Nobody, including myself, likes the idea of foreign-based inversions or foreign-parked cash. But corporate tax reform is the solution, not corporate punishment.
The president sometimes gives lip service to corporate tax reform. But he never follows through. There have been a dozen good proposals down through the years. But Obama keeps blaming Republicans in Congress, even though he has been completely disengaged from any serious talks about tax reform.

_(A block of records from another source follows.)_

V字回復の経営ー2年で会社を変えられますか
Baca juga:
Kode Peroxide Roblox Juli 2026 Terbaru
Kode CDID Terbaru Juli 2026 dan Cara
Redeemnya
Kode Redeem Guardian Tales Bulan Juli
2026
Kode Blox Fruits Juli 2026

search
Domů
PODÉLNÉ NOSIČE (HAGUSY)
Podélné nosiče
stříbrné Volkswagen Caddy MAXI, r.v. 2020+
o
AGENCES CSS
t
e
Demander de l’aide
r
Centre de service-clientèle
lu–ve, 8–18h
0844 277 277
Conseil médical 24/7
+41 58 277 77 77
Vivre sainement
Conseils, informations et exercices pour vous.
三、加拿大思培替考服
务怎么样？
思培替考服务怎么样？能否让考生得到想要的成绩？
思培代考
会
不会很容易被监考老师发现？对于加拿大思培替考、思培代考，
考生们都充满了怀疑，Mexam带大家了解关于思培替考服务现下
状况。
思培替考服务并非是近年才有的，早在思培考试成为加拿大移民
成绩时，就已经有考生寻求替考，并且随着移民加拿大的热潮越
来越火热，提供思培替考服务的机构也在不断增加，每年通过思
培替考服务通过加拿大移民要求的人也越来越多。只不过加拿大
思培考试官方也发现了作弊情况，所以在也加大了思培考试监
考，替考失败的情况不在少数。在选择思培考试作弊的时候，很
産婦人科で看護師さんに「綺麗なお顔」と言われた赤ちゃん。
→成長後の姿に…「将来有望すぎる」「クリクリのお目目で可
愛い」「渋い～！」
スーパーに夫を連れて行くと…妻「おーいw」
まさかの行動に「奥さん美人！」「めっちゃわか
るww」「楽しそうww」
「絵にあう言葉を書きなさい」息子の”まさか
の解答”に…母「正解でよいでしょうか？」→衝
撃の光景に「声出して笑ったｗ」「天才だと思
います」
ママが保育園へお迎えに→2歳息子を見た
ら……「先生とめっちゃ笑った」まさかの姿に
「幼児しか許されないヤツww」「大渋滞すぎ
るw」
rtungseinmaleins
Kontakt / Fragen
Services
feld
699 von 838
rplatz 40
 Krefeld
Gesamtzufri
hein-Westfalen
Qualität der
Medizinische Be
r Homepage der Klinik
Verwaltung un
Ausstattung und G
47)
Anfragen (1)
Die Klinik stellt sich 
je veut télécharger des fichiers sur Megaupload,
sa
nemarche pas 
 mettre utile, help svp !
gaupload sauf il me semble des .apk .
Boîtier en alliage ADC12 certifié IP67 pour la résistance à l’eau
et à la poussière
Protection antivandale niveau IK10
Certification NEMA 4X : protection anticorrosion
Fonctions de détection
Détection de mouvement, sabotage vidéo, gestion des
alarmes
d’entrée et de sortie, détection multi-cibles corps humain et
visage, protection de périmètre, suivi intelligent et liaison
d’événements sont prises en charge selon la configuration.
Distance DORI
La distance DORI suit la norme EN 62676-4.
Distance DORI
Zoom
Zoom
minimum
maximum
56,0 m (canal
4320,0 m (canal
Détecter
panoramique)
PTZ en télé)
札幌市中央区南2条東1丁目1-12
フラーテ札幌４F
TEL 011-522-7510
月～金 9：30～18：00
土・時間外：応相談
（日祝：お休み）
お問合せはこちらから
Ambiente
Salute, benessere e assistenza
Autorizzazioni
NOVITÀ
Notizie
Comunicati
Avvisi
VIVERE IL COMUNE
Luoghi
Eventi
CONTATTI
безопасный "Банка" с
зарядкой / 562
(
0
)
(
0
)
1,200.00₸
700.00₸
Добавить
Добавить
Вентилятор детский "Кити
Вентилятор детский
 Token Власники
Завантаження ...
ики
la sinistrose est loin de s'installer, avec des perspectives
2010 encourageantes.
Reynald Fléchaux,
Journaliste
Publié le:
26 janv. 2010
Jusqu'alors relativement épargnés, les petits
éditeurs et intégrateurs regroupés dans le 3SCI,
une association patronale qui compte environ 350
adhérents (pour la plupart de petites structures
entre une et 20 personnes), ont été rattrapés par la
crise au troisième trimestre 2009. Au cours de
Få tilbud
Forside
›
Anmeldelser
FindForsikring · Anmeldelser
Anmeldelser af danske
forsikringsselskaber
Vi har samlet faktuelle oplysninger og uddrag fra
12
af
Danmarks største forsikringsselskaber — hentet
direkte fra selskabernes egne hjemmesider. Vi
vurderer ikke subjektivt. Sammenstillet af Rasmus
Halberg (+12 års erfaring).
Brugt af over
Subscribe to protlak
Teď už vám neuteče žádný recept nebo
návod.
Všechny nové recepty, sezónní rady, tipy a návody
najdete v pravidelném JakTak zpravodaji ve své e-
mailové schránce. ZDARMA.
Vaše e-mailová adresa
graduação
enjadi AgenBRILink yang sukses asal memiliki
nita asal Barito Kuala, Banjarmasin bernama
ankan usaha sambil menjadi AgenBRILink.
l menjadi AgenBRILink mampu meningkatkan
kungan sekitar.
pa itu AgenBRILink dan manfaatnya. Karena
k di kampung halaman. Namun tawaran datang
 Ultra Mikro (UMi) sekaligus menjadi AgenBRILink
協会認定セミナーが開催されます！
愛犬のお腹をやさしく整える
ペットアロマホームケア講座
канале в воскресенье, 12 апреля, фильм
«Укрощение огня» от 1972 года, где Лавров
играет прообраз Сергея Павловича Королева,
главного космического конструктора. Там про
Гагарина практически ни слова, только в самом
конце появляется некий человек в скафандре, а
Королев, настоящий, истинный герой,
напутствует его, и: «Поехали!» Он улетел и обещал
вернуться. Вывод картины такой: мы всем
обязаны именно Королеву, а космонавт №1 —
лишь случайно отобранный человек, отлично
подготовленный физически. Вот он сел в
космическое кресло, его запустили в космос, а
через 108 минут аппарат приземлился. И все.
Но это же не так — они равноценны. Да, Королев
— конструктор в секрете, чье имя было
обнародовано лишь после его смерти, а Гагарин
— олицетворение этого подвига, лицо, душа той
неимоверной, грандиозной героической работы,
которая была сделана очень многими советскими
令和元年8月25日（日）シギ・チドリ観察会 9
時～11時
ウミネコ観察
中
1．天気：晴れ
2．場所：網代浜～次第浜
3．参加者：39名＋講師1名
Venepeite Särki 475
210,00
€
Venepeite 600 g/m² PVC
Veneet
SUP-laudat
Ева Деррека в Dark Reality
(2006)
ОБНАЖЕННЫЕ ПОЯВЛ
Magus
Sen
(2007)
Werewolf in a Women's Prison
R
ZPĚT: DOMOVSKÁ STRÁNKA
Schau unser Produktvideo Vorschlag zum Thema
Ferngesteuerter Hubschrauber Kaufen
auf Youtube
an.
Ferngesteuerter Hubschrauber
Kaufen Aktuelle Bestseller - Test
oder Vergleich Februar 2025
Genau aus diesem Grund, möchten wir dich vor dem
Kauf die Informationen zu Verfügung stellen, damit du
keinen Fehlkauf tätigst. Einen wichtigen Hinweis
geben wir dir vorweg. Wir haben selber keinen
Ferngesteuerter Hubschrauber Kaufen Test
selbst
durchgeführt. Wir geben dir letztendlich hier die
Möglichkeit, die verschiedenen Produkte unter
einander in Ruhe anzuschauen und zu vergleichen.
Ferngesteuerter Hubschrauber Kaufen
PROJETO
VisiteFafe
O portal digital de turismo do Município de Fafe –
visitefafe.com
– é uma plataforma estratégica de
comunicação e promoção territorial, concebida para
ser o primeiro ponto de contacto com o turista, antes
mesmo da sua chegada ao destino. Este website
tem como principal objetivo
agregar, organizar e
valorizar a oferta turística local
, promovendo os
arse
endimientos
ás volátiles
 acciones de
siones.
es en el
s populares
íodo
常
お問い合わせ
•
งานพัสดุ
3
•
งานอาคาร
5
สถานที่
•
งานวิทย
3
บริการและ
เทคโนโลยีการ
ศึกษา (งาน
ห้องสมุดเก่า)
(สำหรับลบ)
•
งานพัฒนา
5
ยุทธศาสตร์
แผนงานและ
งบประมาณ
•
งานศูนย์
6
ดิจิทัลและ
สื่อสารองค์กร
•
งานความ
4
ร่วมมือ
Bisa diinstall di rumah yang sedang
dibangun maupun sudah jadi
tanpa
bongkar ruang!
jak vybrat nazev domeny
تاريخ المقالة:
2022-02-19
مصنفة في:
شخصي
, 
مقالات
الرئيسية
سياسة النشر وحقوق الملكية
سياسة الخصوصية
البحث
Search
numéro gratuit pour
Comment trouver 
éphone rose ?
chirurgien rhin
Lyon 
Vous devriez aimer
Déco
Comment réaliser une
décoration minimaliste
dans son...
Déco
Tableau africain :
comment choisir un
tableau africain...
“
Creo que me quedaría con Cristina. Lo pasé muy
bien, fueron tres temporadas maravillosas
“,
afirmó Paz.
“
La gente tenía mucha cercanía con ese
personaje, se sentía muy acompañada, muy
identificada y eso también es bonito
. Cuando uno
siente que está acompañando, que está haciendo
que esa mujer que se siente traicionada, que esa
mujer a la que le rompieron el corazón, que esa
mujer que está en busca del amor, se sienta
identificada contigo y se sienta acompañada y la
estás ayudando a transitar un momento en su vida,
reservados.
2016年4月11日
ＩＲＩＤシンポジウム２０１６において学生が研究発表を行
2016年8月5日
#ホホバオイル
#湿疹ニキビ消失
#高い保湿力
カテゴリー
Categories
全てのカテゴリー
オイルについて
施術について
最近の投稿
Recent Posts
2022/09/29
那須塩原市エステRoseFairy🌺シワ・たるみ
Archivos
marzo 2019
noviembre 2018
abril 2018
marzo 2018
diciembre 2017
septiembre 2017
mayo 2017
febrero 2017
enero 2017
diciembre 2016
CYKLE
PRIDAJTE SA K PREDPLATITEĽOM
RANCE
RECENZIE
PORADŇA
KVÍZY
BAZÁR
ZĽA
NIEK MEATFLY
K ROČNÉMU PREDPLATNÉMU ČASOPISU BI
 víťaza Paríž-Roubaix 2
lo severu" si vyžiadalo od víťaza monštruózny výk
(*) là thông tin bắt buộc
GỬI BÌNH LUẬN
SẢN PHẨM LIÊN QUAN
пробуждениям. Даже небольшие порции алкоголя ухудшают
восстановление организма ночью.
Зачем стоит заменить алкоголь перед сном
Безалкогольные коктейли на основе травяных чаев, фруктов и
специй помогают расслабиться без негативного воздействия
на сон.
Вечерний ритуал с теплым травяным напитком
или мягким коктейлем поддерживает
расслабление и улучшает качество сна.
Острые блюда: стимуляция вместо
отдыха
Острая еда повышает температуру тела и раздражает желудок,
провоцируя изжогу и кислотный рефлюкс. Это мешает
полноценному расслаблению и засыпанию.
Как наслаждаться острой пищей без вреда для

Five years ago, Simpson-Bowles had a good corporate tax reform. The president ignored it. Democratic Sen. Max Baucus developed a corporate tax-reform package when he was chair of the Senate Finance Committee. It was completely disregarded by the White House. And Republican Dave Camp, chairman of the Ways and Means Committee, delivered a comprehensive tax reform that included corporations. It wasn’t perfect, but the White House overlooked that too.
And now it looks like corporate tax reform is dead again this year. The Obama Democrats will try to push through a bill to stop foreign re-incorporations. It will never pass. And they’ll keep trashing business and turning up the flame on the class-warfare burner. Divide the country and bash success. The same old tired themes.
It’s a pity. Why isn’t it patriotic to stand by large and small businesses, which are at the heart of the American free-market economy? Just this once, can’t we get the story right?